The Paducah Tilghman High School senior has been involved in choir for three years. Curry said she's generally on the shy side when she first meets someone or tries a new experience then slowly warms to the opportunity. That hasn't stopped her from trying and succeeding in a myriad of arenas.
Curry has been cheerleading for most of her life. She also plays soccer and tennis. Spreading her love of athletics and fitness while also working with her home church, First Baptist Church, is something Curry wants to continue through college and into her professional life. Her work with the Upward Cheerleading program through church allowed her to teach young girls the athleticism, timing and enthusiasm of cheer while also looking to the Bible for spiritual direction.
Kaitlyn Curry, daughter of David and Traci Curry, is the Mid-Continent University Teen of the Week. Each Monday, the Sun features a different MCU Teen of the Week selected from nominees that high school guidance counselors throughout western Kentucky and southern Illinois submit to the Sun. Mid-Continent University will provide each Teen of the Week with a $2,500 annual scholarship to its university, which is renewable for four years. In the spring, a Teen of the Year will be chosen from the weekly winners and will receive a full four-year scholarship to Mid-Continent University, currently valued at up to $55,000, or a cash reward of $2,500 paid through the Paducah Sun if the student selects another college to attend.
Curry will study biomedical engineering at Vanderbilt University, University of Louisville, University of Kentucky, Alabama University or the University of Mississippi. Though she's not sure if she wants to go into medical school, she hopes to do something that involves children.
Her time management and hard work were put to the test sophomore year when she came down with mononucleosis. She was out of school for a month and a half.
"It was when I first started AP classes," she said. "It really challenged me to my endurance. It showed me that even though I was sick, I could push through and do things."

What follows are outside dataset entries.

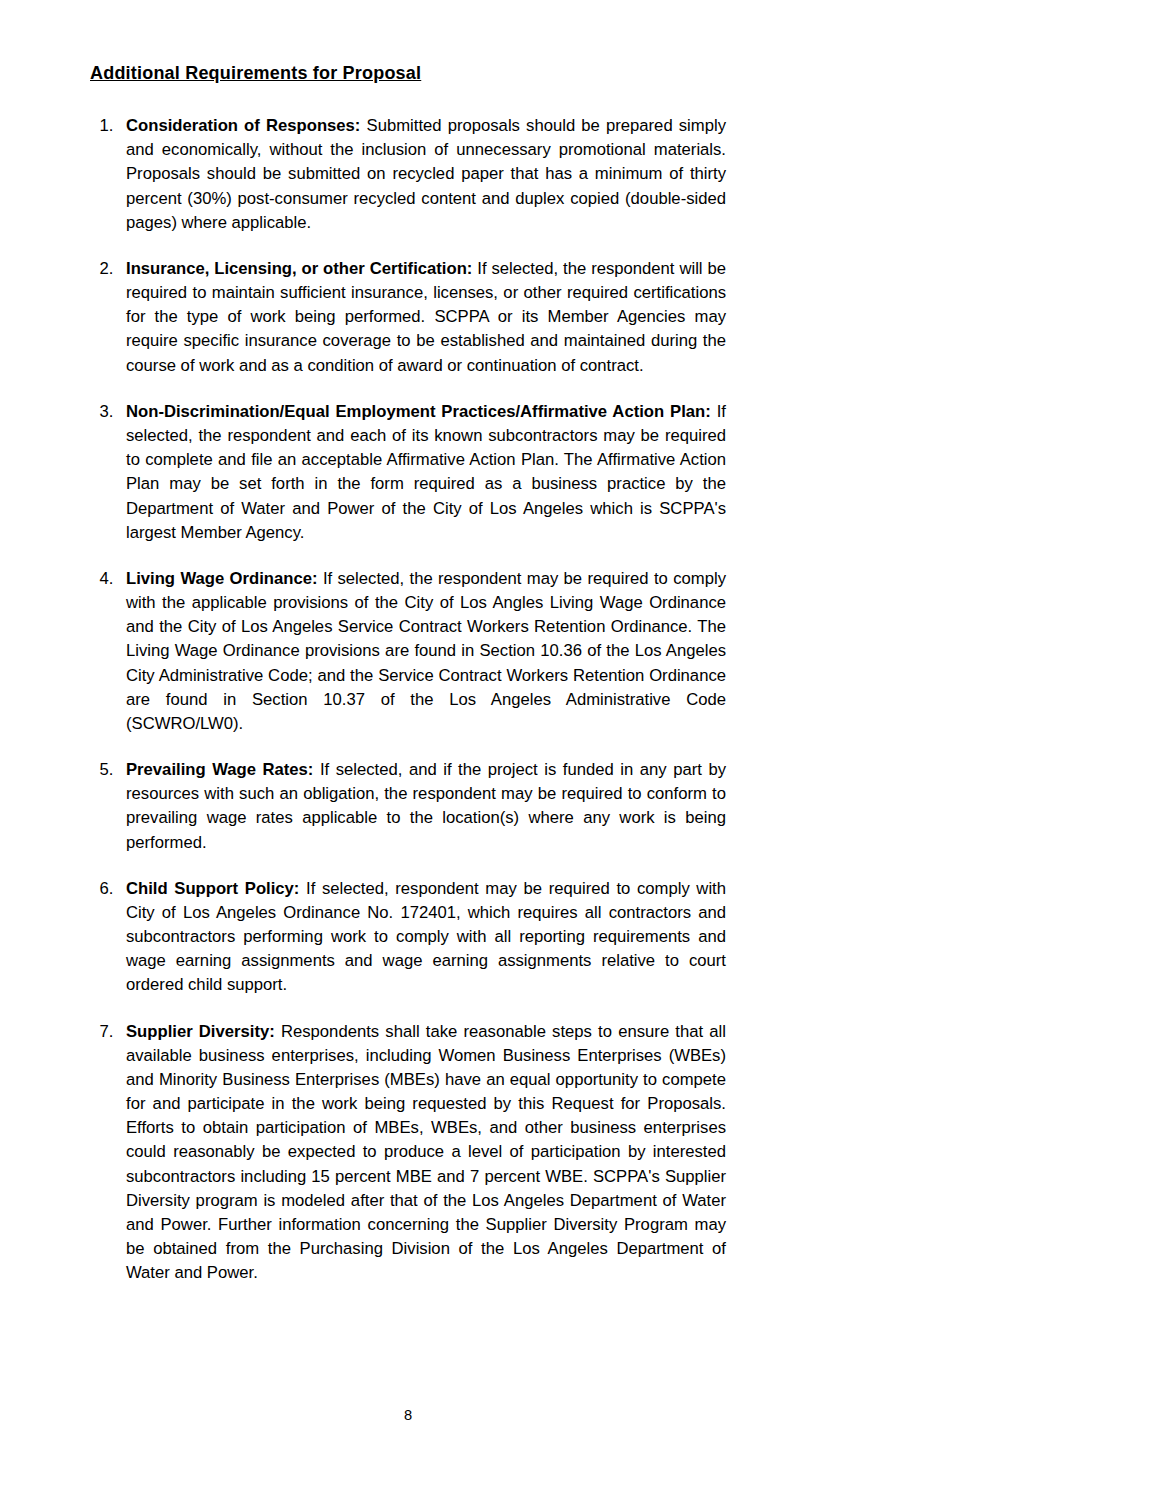Additional Requirements for Proposal
Consideration of Responses: Submitted proposals should be prepared simply and economically, without the inclusion of unnecessary promotional materials. Proposals should be submitted on recycled paper that has a minimum of thirty percent (30%) post-consumer recycled content and duplex copied (double-sided pages) where applicable.
Insurance, Licensing, or other Certification: If selected, the respondent will be required to maintain sufficient insurance, licenses, or other required certifications for the type of work being performed. SCPPA or its Member Agencies may require specific insurance coverage to be established and maintained during the course of work and as a condition of award or continuation of contract.
Non-Discrimination/Equal Employment Practices/Affirmative Action Plan: If selected, the respondent and each of its known subcontractors may be required to complete and file an acceptable Affirmative Action Plan. The Affirmative Action Plan may be set forth in the form required as a business practice by the Department of Water and Power of the City of Los Angeles which is SCPPA's largest Member Agency.
Living Wage Ordinance: If selected, the respondent may be required to comply with the applicable provisions of the City of Los Angles Living Wage Ordinance and the City of Los Angeles Service Contract Workers Retention Ordinance. The Living Wage Ordinance provisions are found in Section 10.36 of the Los Angeles City Administrative Code; and the Service Contract Workers Retention Ordinance are found in Section 10.37 of the Los Angeles Administrative Code (SCWRO/LW0).
Prevailing Wage Rates: If selected, and if the project is funded in any part by resources with such an obligation, the respondent may be required to conform to prevailing wage rates applicable to the location(s) where any work is being performed.
Child Support Policy: If selected, respondent may be required to comply with City of Los Angeles Ordinance No. 172401, which requires all contractors and subcontractors performing work to comply with all reporting requirements and wage earning assignments and wage earning assignments relative to court ordered child support.
Supplier Diversity: Respondents shall take reasonable steps to ensure that all available business enterprises, including Women Business Enterprises (WBEs) and Minority Business Enterprises (MBEs) have an equal opportunity to compete for and participate in the work being requested by this Request for Proposals. Efforts to obtain participation of MBEs, WBEs, and other business enterprises could reasonably be expected to produce a level of participation by interested subcontractors including 15 percent MBE and 7 percent WBE. SCPPA's Supplier Diversity program is modeled after that of the Los Angeles Department of Water and Power. Further information concerning the Supplier Diversity Program may be obtained from the Purchasing Division of the Los Angeles Department of Water and Power.
8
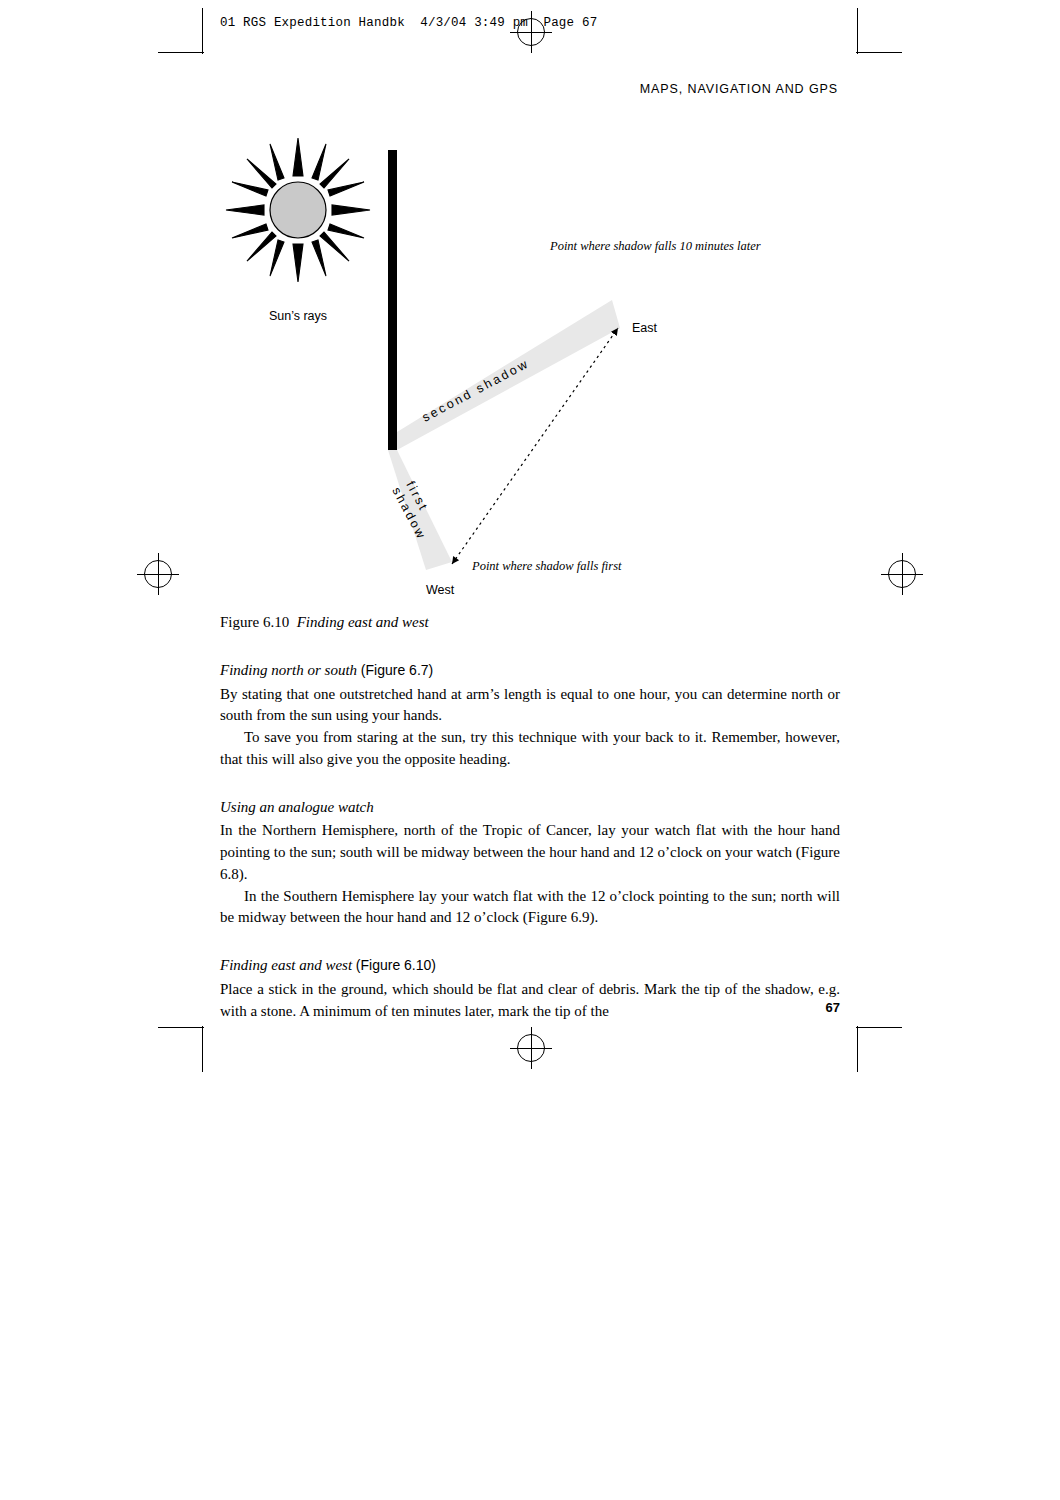01 RGS Expedition Handbk 4/3/04 3:49 pm Page 67
MAPS, NAVIGATION AND GPS
Sun’s rays second shadow first shadow Point where shadow falls 10 minutes later East Point where shadow falls first West
Figure 6.10 Finding east and west
Finding north or south (Figure 6.7)
By stating that one outstretched hand at arm’s length is equal to one hour, you can determine north or south from the sun using your hands.
To save you from staring at the sun, try this technique with your back to it. Remember, however, that this will also give you the opposite heading.
Using an analogue watch
In the Northern Hemisphere, north of the Tropic of Cancer, lay your watch flat with the hour hand pointing to the sun; south will be midway between the hour hand and 12 o’clock on your watch (Figure 6.8).
In the Southern Hemisphere lay your watch flat with the 12 o’clock pointing to the sun; north will be midway between the hour hand and 12 o’clock (Figure 6.9).
Finding east and west (Figure 6.10)
Place a stick in the ground, which should be flat and clear of debris. Mark the tip of the shadow, e.g. with a stone. A minimum of ten minutes later, mark the tip of the
67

Throughout her high school career, Curry has been a leader in many areas. One of her favorite volunteer opportunities was working with the Hispanic ministry program with her church. Though she only took Spanish for two years, a close friend speaks Spanish at home, and she's picked it up over the years. With some children who couldn't speak any English, Curry said the experience was so rewarding because it was a constant challenge.
It's that kind of mentality that Curry will take on as she marches on to academia.
"I'm the type of person that if I don't have something to do, I'm going to find something to do," she said. "And so I always want to be challenged and pushed to be the better person and be the best me I can possibly be."